▸ **Page-level text extractions**:
# # # # # # #
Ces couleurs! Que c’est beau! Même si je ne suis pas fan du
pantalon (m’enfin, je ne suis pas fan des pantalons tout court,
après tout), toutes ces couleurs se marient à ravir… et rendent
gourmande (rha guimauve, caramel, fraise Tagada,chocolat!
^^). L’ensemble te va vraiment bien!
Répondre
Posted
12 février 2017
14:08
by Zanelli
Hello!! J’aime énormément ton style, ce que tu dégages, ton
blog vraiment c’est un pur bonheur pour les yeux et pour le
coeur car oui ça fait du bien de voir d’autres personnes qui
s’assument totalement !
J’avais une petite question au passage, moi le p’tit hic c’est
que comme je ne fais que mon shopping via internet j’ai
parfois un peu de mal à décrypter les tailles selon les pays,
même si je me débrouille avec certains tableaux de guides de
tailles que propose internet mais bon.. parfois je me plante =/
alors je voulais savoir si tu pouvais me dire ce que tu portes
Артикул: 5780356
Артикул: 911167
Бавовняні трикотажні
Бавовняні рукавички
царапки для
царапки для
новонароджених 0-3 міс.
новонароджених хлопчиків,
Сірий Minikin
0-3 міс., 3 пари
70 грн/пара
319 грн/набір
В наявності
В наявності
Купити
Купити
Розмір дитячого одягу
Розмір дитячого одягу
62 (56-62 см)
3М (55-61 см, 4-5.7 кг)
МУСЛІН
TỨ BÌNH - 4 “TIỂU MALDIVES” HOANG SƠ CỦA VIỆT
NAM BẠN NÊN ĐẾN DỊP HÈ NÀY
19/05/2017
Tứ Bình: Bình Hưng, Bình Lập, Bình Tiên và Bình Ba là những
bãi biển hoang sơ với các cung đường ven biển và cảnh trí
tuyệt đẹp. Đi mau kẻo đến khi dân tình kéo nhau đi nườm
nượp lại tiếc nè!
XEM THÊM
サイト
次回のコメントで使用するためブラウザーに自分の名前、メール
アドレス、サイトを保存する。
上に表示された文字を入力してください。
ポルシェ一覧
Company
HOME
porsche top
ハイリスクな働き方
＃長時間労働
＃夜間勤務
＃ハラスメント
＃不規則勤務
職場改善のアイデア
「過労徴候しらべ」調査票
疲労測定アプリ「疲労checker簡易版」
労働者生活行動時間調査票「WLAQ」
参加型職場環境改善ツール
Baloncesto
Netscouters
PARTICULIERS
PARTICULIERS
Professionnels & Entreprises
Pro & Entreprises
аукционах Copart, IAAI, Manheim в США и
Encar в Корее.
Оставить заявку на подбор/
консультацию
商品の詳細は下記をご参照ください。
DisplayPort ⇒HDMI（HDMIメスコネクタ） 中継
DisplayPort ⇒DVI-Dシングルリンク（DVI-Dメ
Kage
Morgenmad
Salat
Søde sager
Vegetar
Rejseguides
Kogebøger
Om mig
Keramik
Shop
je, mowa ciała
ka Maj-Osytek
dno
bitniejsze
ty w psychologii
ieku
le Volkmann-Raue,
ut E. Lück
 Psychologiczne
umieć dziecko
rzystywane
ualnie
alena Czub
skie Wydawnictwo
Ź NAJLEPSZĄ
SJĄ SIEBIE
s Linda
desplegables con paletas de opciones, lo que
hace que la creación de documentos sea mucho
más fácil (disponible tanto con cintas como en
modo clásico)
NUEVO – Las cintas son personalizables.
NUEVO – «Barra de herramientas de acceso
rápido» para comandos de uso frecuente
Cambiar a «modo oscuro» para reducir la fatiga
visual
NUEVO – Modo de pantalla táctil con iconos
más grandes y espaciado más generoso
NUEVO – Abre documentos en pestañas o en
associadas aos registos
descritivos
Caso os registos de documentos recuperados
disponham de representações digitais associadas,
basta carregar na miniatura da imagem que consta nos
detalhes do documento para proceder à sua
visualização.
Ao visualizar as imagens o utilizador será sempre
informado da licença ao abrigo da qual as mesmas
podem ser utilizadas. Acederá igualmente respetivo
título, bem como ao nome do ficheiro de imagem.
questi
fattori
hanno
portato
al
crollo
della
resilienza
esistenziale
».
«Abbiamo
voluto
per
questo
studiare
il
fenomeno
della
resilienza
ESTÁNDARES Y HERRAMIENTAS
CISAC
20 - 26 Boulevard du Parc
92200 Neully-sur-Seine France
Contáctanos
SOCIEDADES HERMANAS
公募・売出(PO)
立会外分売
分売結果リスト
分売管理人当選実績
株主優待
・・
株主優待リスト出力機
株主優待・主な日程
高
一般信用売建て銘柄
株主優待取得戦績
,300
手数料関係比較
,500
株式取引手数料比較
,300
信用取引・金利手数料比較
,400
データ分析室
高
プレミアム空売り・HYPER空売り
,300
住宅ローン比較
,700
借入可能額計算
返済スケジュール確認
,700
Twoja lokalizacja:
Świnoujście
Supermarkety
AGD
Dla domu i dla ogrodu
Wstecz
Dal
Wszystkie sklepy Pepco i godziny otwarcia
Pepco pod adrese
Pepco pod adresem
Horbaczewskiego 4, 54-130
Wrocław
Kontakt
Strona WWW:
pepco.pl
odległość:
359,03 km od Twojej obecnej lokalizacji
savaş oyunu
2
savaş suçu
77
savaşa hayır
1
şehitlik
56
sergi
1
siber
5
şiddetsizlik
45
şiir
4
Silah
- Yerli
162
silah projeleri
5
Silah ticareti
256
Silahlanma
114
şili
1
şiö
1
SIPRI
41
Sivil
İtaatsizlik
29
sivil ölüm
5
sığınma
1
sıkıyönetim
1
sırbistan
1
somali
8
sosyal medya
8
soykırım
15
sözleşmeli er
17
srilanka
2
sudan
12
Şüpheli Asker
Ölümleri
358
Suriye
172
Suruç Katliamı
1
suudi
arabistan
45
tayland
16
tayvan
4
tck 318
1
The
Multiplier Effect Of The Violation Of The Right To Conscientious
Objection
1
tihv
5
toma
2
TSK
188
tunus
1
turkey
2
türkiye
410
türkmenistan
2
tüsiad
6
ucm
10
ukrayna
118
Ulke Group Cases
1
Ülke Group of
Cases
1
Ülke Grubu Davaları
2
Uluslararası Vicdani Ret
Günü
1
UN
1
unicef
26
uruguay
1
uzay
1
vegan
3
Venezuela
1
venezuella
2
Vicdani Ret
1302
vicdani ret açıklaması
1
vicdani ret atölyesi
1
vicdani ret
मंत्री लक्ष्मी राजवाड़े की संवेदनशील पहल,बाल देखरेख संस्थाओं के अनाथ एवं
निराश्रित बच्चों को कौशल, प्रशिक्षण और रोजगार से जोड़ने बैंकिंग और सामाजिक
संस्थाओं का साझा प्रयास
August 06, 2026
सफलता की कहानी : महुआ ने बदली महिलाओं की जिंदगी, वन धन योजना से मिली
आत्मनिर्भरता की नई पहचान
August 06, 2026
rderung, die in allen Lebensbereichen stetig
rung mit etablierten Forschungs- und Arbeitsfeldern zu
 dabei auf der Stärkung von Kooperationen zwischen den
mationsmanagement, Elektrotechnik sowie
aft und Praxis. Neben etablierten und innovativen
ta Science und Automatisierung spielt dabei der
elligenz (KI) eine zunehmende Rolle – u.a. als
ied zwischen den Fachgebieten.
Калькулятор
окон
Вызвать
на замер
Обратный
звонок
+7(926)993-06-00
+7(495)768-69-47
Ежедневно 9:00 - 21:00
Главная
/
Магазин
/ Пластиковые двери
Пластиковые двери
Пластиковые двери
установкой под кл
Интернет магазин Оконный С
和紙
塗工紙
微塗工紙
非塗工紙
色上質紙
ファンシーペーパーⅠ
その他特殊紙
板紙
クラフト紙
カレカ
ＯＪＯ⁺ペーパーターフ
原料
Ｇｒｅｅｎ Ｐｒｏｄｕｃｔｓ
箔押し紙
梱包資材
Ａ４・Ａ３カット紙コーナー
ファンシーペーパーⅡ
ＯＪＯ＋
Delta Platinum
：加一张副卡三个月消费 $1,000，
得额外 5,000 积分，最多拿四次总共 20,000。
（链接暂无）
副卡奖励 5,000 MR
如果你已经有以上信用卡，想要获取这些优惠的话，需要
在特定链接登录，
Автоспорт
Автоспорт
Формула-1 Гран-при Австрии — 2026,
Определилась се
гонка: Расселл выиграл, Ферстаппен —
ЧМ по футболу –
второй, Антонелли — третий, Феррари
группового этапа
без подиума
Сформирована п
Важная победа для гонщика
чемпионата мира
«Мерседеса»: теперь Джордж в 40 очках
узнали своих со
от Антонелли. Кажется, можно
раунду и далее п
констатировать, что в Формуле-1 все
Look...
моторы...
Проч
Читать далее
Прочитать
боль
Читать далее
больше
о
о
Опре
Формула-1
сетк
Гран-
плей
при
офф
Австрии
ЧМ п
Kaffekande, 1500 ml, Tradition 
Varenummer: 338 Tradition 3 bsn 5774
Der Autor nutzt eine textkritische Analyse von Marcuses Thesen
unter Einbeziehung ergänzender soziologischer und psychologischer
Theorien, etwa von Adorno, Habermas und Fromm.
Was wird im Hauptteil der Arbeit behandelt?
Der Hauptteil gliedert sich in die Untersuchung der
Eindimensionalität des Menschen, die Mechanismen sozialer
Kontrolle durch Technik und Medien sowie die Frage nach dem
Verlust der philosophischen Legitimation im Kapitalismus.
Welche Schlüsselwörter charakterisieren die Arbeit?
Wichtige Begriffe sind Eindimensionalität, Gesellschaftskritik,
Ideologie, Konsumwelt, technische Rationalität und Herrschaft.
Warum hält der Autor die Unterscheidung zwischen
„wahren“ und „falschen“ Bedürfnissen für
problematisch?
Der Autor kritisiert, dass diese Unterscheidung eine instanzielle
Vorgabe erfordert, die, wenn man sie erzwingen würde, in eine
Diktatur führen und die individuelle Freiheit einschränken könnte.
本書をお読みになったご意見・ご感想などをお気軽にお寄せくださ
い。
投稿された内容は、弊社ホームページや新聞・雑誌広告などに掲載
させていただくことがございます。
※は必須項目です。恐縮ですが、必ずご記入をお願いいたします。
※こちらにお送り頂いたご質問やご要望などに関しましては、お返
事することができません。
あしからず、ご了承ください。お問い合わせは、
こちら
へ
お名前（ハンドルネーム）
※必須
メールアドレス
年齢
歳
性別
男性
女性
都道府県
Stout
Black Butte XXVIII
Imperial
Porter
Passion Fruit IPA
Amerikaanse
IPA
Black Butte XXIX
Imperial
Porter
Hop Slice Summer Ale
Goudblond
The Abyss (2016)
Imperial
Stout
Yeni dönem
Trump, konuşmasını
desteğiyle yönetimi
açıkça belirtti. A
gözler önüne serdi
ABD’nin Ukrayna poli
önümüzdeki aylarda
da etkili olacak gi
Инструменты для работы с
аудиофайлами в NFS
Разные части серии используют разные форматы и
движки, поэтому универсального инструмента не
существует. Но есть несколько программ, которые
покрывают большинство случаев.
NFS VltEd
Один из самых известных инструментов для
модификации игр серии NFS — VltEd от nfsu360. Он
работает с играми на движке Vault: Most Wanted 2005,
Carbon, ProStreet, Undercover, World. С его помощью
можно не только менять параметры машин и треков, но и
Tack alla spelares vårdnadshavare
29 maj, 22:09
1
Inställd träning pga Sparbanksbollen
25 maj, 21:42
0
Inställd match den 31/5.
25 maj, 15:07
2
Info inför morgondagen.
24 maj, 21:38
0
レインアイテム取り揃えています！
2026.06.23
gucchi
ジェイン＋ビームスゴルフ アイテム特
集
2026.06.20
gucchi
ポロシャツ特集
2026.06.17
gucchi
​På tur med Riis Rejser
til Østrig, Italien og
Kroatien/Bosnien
# # # # # # #
▸ **Directions for this task**: Give the number of lines in the records that hold the word "tailles", with no other words.

▸ **Solution**: 2